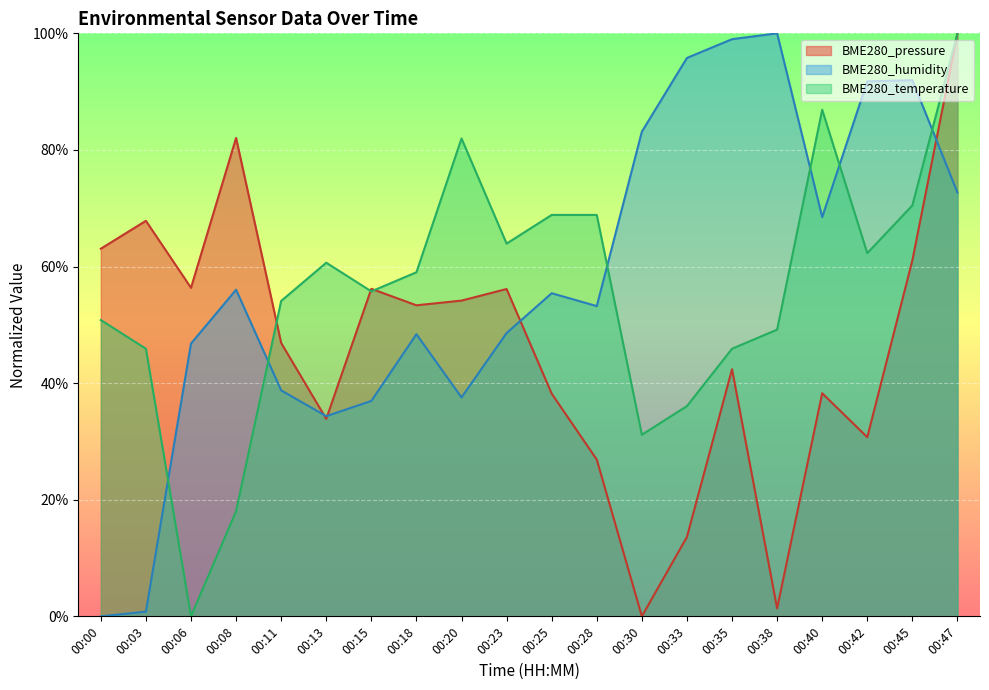

At how many categories does at least one series exceed 69?

10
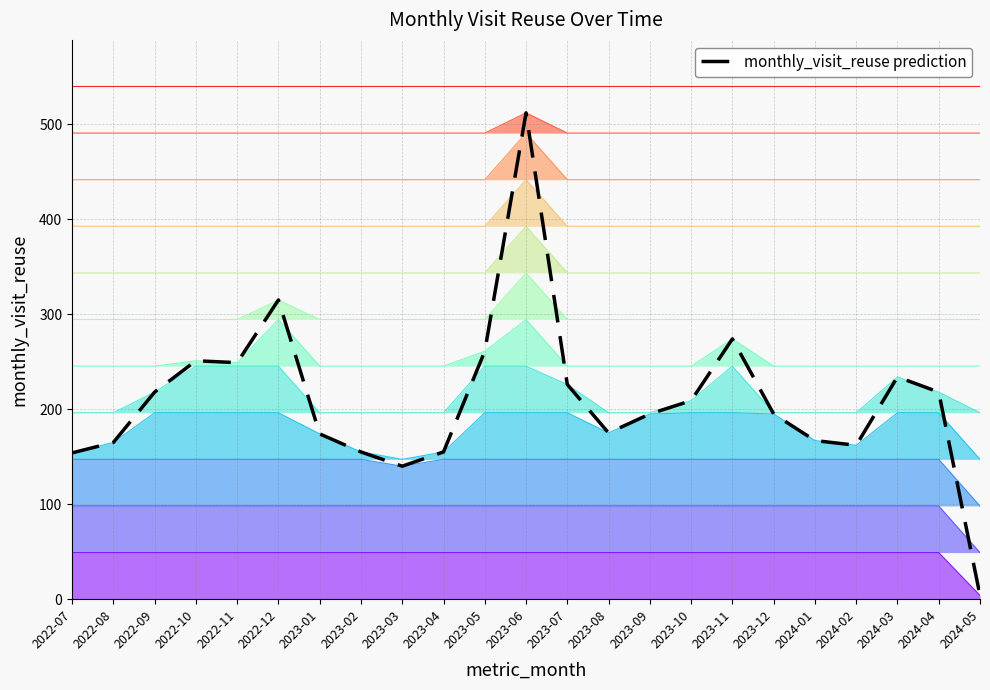

Rank the categories by value from highest to lowest.

2023-06, 2022-12, 2023-11, 2023-05, 2022-10, 2022-11, 2024-03, 2023-07, 2022-09, 2024-04, 2023-10, 2023-09, 2023-12, 2023-08, 2023-01, 2024-01, 2022-08, 2024-02, 2023-02, 2023-04, 2022-07, 2023-03, 2024-05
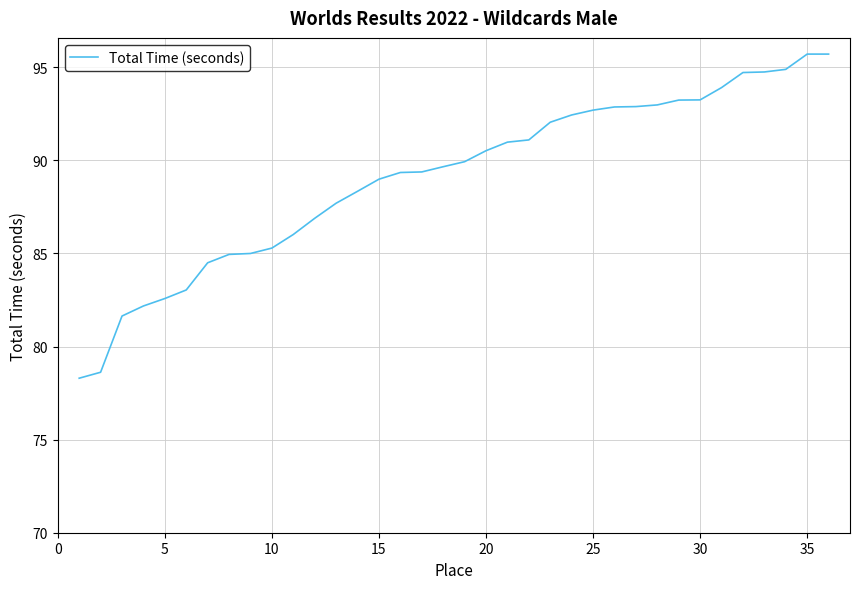

What is the sum of all values?

3207.1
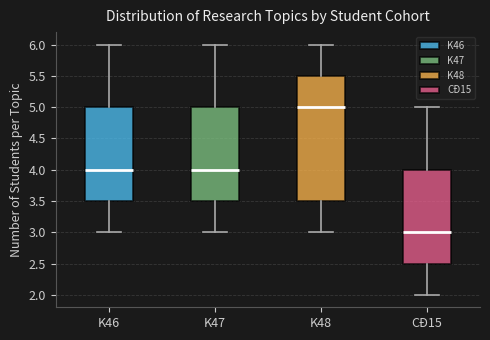

Where does the upper whisker of the box for K47 end on the y-axis? The values are not printed on the chart, so give them approximately, as read against the axis.

6.0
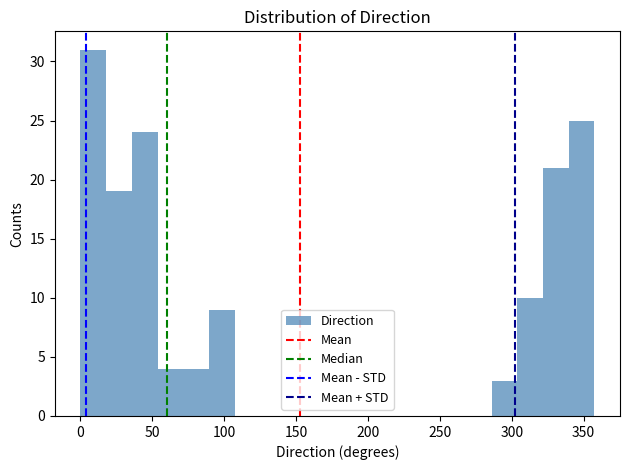

Read against the x-axis, roughly where is the centre of the tallest bar?

10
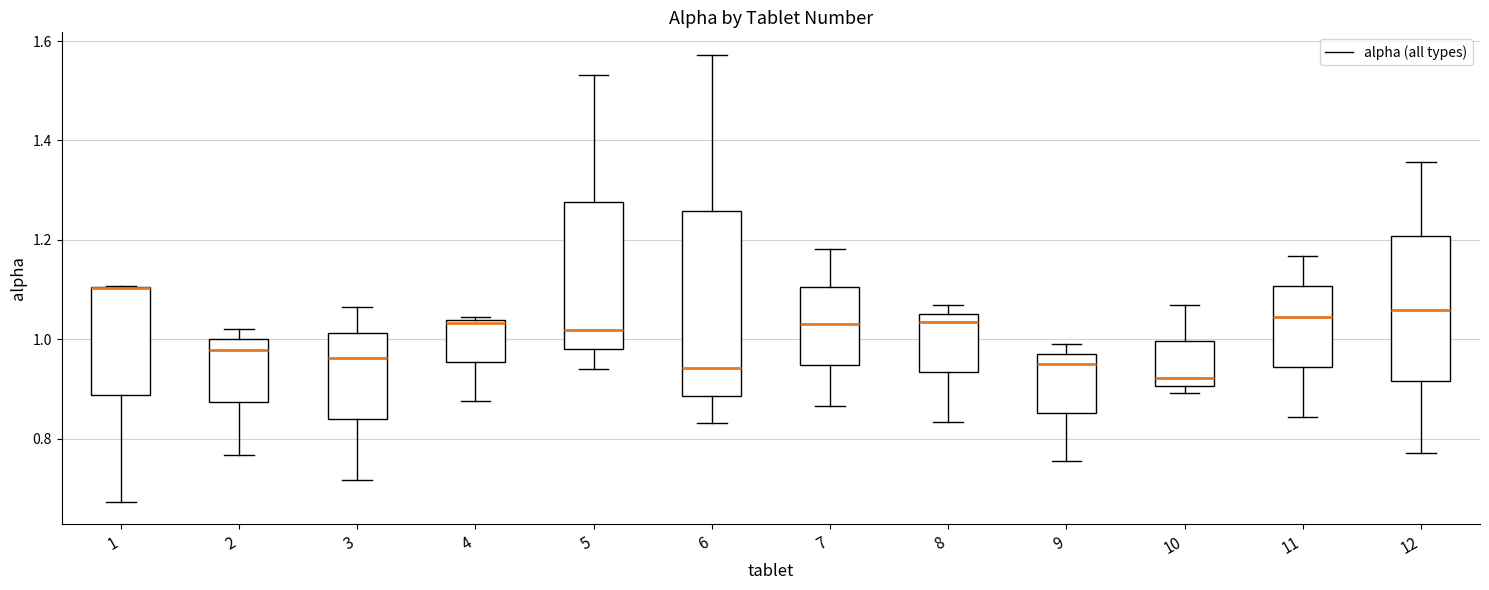

Which box is the tallest, from its lower edge to its upper edge?

6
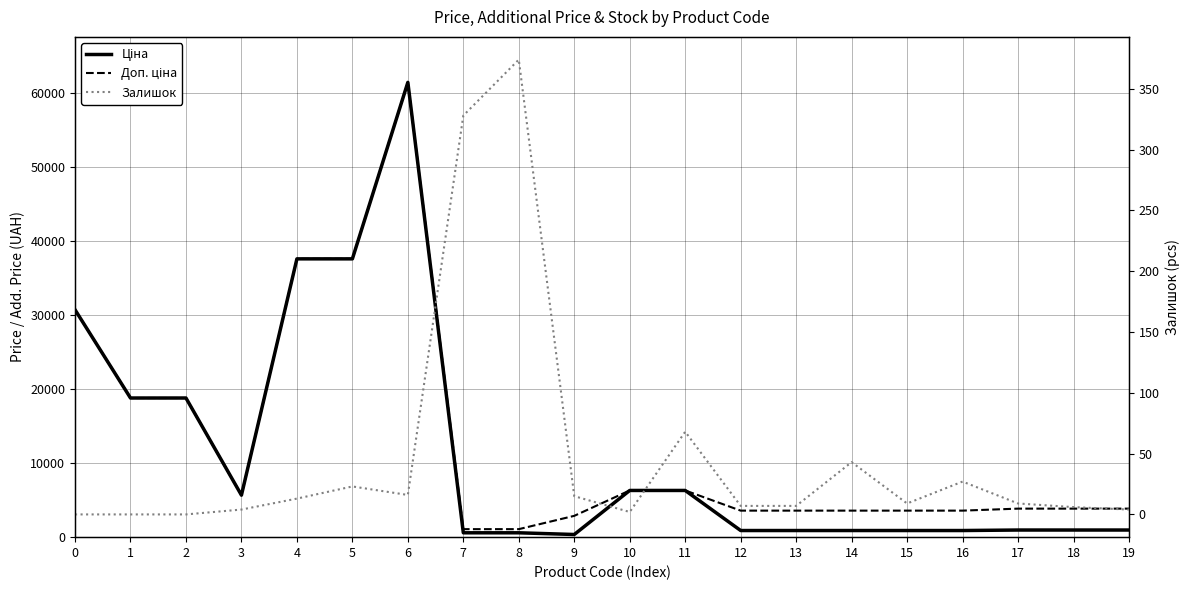

What is the value of the Ціна point at the 6th from the left?

37593.6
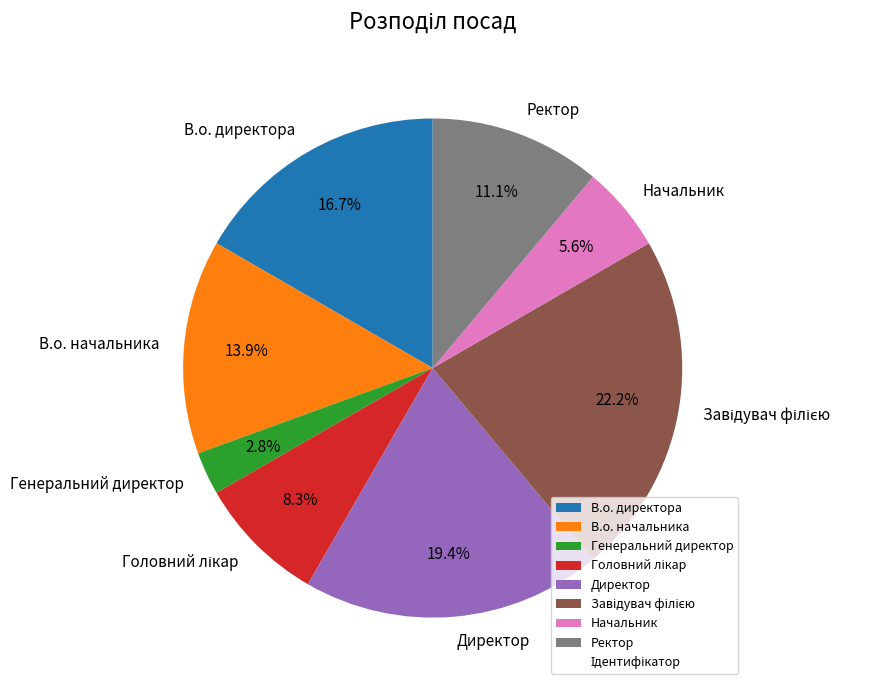

How much of the chart is everything except Начальник?

94.4%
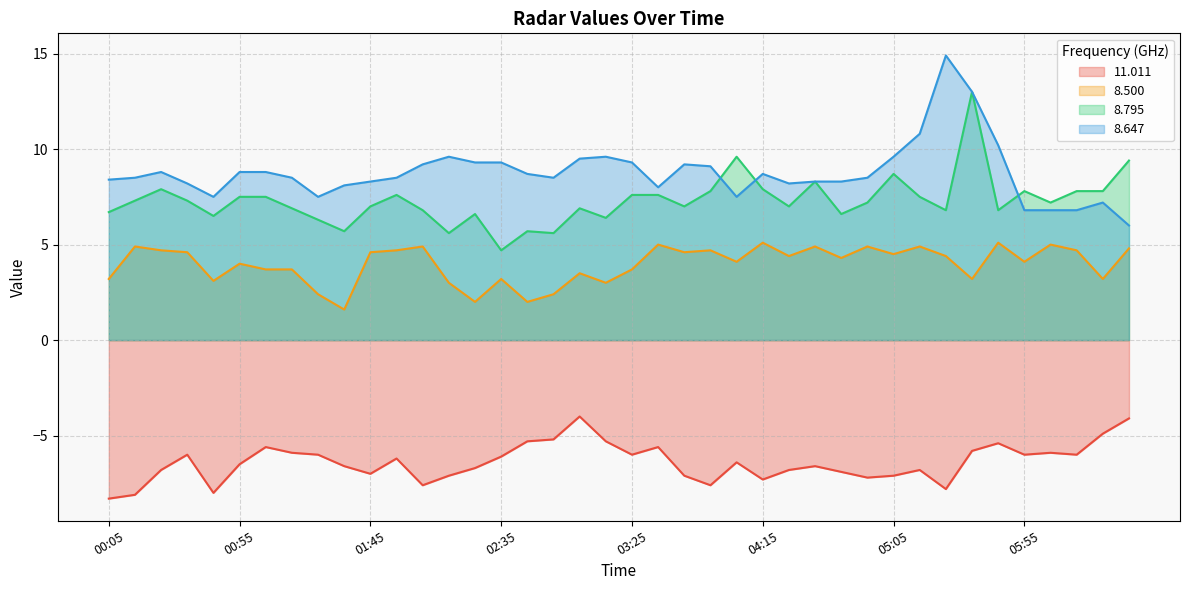

True or false: 11.011 and 8.795 cross at least once.

False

= Assignment =
Reproduce every entry above word for word, leaving out the pictures.

= Output of the exercise =
At how many categories does at least one series exceed 69?

10

Rank the categories by value from highest to lowest.

2023-06, 2022-12, 2023-11, 2023-05, 2022-10, 2022-11, 2024-03, 2023-07, 2022-09, 2024-04, 2023-10, 2023-09, 2023-12, 2023-08, 2023-01, 2024-01, 2022-08, 2024-02, 2023-02, 2023-04, 2022-07, 2023-03, 2024-05

What is the sum of all values?

3207.1

Where does the upper whisker of the box for K47 end on the y-axis? The values are not printed on the chart, so give them approximately, as read against the axis.

6.0

Read against the x-axis, roughly where is the centre of the tallest bar?

10

Which box is the tallest, from its lower edge to its upper edge?

6

What is the value of the Ціна point at the 6th from the left?

37593.6

How much of the chart is everything except Начальник?

94.4%

True or false: 11.011 and 8.795 cross at least once.

False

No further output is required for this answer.